Sheppard met then-lawyer, now-Justice Records honcho, Randall Jamail at a Houston macrobiotics center where both Sheppard and Jamail's wife-to-be worked, and from there a friendship developed that led, Jamail says, both to the formation of Justice Records and to the company's only lifetime contract. At the time, says Sheppard, Jamail's interest in music leaned toward his own folky songwriting and singing -- a bent Sheppard kindly tried to discourage in favor of Jamail's production talents. As Sheppard tells the story, in 1989, 30 days after a conversation in which he gently convinced Jamail that not even voice lessons would be likely to salvage a singing career, Jamail leased the first offices of Justice Records. Jamail denies any singing aspirations; as he remembers it, what Sheppard talked him out of was continuing his legal career, though the fact remains that Jamail doesn't frequent the city's open mikes.

Appropriately enough, Sheppard's Viva Brazil CD was one of Justice's earliest products. Drawing on Sheppard's experiences performing in Brazil and featuring Sheppard's own Latin-tinged compositions, the disk was geared toward taking advantage of the lambada craze that didn't quite happen in the late '80s. In fact, a first pressing frighteningly named Viva Lambada was scrapped when Jamail got cold feet over the marketing cheese of the title.

Sheppard/Justice project number two, This-a-Way That-a-Way, was released in '91 and featured Sheppard's growing interest in fusion. Jamail brought in a cast of session players from around the country to support Sheppard's sound, but neglected to tell them much about the gig, aside from Sheppard's '60s stint with Benny Goodman. The session men apparently thought they were being flown to Houston to prop up an aging swing revivalist.

"The drummer brought just a light jazz kit and the guitarist didn't even have a wah-wah," Sheppard laughs. "They were totally unprepared for the modern fusion thing. They didn't know I was going to be a space cadet."

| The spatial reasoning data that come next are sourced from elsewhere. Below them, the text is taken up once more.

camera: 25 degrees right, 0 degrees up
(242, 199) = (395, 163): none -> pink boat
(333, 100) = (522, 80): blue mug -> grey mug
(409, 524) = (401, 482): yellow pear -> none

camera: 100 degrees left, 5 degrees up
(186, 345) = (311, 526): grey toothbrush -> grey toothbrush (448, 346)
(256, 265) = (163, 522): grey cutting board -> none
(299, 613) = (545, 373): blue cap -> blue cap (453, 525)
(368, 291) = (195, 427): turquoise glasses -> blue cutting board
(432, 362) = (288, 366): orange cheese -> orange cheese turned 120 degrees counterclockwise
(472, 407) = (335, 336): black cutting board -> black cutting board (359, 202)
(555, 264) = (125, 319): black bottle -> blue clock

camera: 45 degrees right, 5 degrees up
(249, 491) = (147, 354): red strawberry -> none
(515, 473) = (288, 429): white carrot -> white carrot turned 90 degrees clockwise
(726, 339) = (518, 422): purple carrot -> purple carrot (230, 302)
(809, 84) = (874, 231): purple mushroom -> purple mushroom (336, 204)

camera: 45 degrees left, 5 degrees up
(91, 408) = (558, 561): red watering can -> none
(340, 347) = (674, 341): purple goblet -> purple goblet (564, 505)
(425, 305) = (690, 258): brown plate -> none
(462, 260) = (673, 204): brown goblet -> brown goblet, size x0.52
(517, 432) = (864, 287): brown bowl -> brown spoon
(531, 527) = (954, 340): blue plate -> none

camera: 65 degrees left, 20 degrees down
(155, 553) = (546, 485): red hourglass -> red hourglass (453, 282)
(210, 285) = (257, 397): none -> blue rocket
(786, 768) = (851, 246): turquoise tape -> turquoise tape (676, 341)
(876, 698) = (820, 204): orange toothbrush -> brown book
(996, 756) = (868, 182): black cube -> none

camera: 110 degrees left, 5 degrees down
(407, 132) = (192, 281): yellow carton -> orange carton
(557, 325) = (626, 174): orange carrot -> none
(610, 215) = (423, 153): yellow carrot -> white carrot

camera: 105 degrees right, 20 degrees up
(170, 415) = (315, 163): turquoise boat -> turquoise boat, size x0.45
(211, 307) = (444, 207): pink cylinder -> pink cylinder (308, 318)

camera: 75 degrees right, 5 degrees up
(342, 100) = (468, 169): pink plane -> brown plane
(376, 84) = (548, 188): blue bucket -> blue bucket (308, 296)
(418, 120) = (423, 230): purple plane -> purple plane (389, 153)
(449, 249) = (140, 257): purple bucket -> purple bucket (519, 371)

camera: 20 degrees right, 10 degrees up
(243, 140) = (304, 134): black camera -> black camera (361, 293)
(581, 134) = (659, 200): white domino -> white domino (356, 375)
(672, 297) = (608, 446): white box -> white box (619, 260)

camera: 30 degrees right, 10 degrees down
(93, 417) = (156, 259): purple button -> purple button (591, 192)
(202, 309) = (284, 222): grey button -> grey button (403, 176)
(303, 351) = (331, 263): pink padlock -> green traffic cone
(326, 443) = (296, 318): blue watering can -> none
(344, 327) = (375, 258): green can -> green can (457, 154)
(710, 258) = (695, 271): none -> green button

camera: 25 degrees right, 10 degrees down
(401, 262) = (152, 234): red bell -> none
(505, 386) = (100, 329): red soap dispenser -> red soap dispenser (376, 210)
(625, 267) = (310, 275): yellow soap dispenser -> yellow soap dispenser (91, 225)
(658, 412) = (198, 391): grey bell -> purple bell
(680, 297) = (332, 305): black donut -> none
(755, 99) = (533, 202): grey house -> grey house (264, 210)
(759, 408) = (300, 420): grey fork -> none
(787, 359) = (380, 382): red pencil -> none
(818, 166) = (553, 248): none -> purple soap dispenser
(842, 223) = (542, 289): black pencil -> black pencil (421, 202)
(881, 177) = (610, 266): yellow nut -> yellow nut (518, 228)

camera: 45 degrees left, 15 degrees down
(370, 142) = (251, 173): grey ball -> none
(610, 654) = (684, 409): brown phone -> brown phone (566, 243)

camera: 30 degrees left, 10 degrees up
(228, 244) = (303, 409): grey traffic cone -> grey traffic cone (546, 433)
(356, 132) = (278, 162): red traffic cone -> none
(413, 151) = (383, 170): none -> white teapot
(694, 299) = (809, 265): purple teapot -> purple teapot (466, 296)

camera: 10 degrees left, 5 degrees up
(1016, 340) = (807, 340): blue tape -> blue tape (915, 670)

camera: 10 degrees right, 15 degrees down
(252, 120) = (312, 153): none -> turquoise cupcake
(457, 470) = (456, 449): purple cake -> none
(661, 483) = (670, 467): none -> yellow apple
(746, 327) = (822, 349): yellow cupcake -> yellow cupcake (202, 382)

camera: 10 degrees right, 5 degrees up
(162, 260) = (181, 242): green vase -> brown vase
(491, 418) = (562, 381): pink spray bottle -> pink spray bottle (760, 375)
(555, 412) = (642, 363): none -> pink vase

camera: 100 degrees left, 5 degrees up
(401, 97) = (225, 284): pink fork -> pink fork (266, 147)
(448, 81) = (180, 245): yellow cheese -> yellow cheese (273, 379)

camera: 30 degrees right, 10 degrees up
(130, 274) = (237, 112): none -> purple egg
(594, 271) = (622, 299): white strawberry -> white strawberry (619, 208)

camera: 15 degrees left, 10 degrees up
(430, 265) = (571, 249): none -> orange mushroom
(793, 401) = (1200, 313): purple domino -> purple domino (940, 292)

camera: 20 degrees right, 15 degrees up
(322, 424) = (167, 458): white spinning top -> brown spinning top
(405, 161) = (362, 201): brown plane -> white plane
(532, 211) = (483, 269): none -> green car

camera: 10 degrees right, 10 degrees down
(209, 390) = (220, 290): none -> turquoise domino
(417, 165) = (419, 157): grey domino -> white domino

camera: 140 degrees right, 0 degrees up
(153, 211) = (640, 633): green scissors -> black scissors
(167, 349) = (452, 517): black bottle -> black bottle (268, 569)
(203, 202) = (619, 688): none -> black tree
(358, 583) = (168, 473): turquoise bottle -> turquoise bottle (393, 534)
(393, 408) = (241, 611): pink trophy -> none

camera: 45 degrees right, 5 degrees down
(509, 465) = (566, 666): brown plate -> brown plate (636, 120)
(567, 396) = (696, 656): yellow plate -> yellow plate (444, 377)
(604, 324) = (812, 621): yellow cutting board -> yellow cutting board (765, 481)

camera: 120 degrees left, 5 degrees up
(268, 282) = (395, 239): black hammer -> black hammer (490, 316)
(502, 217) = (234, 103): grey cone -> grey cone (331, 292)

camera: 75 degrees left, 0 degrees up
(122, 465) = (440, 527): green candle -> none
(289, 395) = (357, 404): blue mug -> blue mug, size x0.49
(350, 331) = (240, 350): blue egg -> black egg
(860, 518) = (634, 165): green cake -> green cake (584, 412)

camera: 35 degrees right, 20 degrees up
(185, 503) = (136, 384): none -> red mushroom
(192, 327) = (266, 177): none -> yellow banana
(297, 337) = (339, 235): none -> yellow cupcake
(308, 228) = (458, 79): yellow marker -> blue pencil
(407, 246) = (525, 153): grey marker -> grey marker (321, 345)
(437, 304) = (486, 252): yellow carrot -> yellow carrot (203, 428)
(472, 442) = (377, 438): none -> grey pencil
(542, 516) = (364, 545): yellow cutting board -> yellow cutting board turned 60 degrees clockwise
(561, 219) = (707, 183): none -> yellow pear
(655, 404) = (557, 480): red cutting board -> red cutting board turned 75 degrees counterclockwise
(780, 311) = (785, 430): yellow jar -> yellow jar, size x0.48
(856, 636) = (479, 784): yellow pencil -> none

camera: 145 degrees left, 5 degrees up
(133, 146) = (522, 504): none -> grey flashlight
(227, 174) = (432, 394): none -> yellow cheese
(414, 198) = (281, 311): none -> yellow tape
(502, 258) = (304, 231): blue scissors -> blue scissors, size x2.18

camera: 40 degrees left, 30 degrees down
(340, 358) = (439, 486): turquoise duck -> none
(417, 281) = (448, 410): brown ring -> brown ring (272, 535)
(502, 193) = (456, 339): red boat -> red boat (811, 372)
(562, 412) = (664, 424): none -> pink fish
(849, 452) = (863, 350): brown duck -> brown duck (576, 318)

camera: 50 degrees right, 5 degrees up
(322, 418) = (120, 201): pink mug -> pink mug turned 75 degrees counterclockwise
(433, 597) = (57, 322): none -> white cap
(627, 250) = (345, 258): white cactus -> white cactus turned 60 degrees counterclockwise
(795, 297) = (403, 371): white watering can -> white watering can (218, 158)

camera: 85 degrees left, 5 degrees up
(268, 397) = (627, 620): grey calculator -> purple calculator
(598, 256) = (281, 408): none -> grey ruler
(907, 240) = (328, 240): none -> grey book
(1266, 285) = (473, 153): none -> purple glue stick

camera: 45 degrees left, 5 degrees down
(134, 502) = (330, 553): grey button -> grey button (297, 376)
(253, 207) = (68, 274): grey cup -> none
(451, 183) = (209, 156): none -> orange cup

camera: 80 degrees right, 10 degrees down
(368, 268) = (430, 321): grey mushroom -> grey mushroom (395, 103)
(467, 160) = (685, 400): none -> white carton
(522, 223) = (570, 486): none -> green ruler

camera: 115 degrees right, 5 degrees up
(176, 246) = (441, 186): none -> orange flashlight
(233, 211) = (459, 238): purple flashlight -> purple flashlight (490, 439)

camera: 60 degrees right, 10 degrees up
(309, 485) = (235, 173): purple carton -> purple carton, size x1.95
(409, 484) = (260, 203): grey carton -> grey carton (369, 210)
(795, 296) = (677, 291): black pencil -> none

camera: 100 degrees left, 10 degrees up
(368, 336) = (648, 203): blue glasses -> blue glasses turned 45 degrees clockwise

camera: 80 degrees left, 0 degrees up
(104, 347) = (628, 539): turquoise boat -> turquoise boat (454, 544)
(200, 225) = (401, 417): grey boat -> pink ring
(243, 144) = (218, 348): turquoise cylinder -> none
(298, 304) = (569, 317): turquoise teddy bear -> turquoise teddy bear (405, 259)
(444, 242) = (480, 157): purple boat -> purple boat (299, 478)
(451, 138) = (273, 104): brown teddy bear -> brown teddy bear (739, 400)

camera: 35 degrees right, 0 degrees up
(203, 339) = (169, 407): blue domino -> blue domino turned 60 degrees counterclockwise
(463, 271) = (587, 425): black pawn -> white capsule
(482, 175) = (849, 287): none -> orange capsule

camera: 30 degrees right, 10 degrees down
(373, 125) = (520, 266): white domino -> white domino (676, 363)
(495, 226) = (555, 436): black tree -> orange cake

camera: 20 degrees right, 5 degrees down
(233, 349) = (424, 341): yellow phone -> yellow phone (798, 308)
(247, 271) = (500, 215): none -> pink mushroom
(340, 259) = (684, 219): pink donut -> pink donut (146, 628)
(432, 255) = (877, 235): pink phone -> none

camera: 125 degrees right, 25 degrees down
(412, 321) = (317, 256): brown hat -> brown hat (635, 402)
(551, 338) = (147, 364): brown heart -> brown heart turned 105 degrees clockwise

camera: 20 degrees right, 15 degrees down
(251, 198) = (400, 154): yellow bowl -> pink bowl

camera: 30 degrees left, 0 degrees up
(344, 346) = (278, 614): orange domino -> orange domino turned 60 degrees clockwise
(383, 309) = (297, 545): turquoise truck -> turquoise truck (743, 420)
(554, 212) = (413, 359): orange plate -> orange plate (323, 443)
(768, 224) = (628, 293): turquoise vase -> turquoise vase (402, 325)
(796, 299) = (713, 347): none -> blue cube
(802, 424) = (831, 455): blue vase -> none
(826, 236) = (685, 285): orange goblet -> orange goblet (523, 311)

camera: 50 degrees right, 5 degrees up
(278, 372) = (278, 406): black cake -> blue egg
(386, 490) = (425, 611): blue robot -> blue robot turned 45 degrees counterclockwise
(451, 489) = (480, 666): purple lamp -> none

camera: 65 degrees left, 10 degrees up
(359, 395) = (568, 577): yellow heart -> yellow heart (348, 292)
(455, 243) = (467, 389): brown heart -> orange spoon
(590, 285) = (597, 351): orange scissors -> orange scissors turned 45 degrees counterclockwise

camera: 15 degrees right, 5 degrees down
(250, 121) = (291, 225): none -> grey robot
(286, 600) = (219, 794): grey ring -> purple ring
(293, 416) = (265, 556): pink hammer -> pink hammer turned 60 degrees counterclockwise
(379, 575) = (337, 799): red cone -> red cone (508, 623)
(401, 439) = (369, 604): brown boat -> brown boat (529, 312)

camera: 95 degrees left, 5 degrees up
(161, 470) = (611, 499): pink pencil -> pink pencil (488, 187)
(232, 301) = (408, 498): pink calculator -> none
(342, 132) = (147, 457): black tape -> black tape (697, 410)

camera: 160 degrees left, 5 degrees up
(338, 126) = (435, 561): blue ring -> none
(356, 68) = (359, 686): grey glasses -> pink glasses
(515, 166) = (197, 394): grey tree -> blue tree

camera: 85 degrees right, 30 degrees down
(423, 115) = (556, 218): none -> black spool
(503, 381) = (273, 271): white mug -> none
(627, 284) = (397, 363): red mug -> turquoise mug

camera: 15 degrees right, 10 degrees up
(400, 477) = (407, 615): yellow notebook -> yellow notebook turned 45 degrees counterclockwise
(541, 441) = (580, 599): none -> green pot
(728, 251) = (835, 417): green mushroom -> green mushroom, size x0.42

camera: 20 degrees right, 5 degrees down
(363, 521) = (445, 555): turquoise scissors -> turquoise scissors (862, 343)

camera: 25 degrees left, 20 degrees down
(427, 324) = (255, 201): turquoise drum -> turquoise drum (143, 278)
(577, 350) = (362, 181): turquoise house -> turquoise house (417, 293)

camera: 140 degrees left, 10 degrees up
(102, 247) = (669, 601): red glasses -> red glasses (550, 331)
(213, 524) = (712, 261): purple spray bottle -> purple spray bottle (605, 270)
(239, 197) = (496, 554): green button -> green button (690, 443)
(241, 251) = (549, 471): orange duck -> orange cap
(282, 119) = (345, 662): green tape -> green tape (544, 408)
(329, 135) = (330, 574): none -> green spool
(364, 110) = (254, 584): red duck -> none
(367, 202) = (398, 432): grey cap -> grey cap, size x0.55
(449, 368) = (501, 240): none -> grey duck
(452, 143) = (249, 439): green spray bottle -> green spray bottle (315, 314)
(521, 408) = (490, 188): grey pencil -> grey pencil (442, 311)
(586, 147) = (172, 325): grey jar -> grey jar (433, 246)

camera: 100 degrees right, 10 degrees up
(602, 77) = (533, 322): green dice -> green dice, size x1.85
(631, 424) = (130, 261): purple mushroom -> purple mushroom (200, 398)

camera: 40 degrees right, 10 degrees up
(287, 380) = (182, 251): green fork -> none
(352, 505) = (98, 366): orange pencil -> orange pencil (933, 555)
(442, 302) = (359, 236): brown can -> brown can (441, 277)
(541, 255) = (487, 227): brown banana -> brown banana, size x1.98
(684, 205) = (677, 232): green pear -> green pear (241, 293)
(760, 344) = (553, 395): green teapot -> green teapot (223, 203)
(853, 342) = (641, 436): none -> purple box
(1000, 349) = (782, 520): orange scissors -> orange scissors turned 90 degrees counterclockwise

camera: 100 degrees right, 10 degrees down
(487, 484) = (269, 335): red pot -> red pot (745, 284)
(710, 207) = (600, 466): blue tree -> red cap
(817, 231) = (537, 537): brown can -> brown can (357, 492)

But despite the equipment shortage, the players' almost complete mutual unfamiliarity and the fact that the band went into the studio for two days with mere tunes and not so much as a single arrangement worked out beforehand, the This-a-Way That-a-Way session gelled into an eclectic and supremely listenable exercise in group interplay, with Sheppard's unflaggingly fluent vibe work providing the disk's highlights. Almost a year later, the same band assembled to do sessions for the as-yet-unreleased Points of View, long-shelved because of what Sheppard and Justice perceive as a downturn in the market for any contemporary jazz stronger than simpering. Points of View is now planned for release sometime in the spring of '95, and Sheppard says he's got another two CDs' worth of material from similar sessions that's yet to be edited.

"The fusion market right now is not really moving," says Sheppard. "It's not dead, but almost. There are no stations playing that kind of music. I don't care whether it comes out now or next year or the year after that, because it's not gonna be stale. It's good stuff. It's right on top of what's going on."

But if the fusion market temporarily dried up on Sheppard's projects, it hasn't kept him from working. This past year he took over a series of now-defunct big-band gigs at Birraporetti's downtown location with a hand-picked 12-piece band that broke attendance records. "We were a big-band jazz band. All the other bands are nostalgia bands. We didn't do any Miller or Dorsey, more early Count Basie stuff, more blues-oriented with lots of solos."